Pandas DataFrame: How to concatenate with Python examples
Concatenation of DataFrames and Series with Python in Pandas.
How to concatenate DataFrames and Series in Pandas with Python
Pandas is a powerful and versatile Python library designed for data manipulation and analysis. It provides two primary data structures: DataFrames and Series, which are used to represent tabular data and one-dimensional arrays, respectively. These structures make it easy to work with large datasets, clean data, perform calculations and visualize results.
DataFrames are essentially tables with labeled rows and columns, similar to spreadsheets or SQL tables. They can store a variety of data types, including strings, integers and floats. Series, on the other hand, are one-dimensional arrays that can store any data type but are typically used for numerical data.

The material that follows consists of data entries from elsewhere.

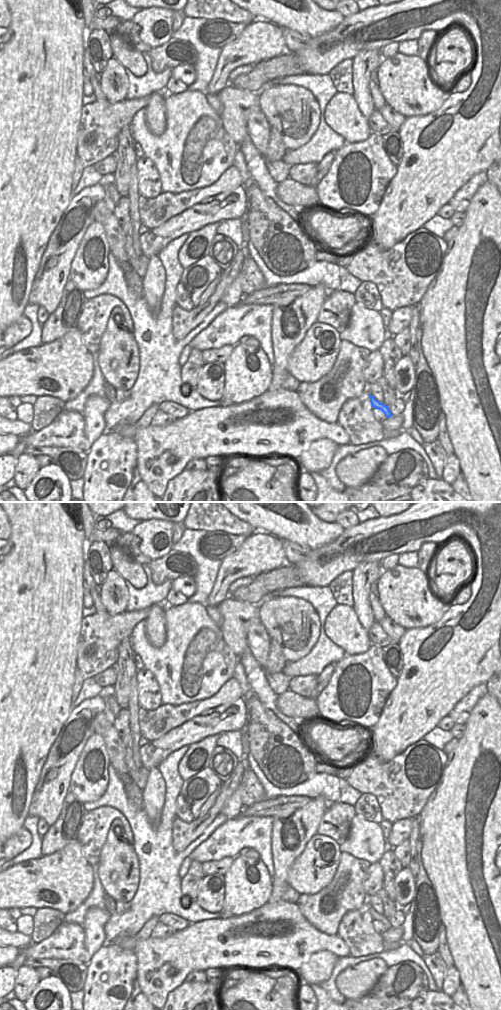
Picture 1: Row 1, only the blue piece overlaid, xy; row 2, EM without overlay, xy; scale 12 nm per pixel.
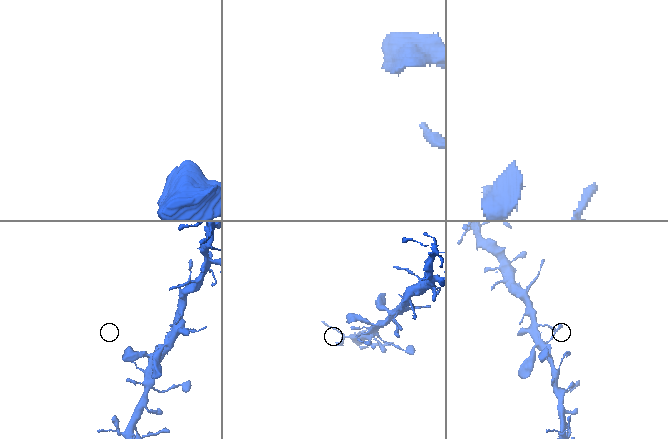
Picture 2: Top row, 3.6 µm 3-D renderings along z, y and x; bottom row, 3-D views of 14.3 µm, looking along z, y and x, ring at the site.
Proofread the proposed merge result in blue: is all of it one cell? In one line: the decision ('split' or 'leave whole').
leave whole

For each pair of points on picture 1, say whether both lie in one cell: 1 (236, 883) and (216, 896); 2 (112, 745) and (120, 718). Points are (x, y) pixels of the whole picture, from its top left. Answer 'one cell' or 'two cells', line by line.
1: two cells
2: two cells

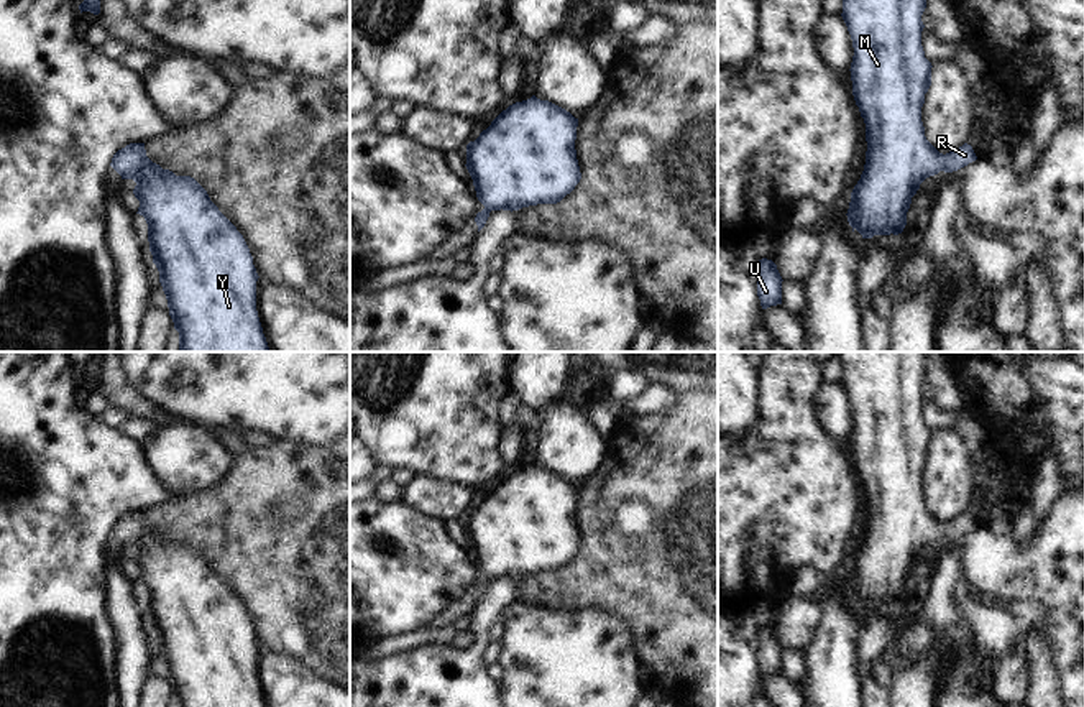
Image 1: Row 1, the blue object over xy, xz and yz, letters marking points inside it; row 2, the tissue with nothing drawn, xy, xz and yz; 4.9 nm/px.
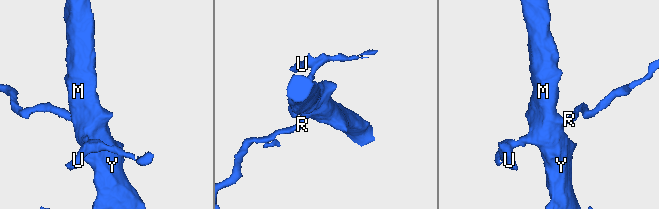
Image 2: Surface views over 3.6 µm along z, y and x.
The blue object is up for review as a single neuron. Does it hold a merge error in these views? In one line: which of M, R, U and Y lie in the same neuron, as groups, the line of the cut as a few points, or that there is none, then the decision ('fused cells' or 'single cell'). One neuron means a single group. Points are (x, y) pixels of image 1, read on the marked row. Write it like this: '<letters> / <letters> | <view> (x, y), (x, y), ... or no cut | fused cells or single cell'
M R U Y | no cut | single cell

In the world of data science and engineering, it’s common to encounter situations where you need to combine multiple datasets or manipulate them in various ways. For example, you might need to combine data from different sources and remove duplicate instances. One such operation to handle this is concatenation. In the context of Pandas, concatenation describes the process of joining DataFrames or Series together.
Pandas concat() method
The concat() method in Pandas is a powerful tool that lets you combine DataFrames or Series along a particular axis (either rows or columns). It’s especially useful for merging and analyzing datasets with similar structures.
Here’s a quick overview of the concat() method and its parameters:
pandas.concat(objs, axis=0, join=’outer’, ignore-index=False, keys=None, levels=None, names=None, verify_integrity=False, sort=False, copy=True)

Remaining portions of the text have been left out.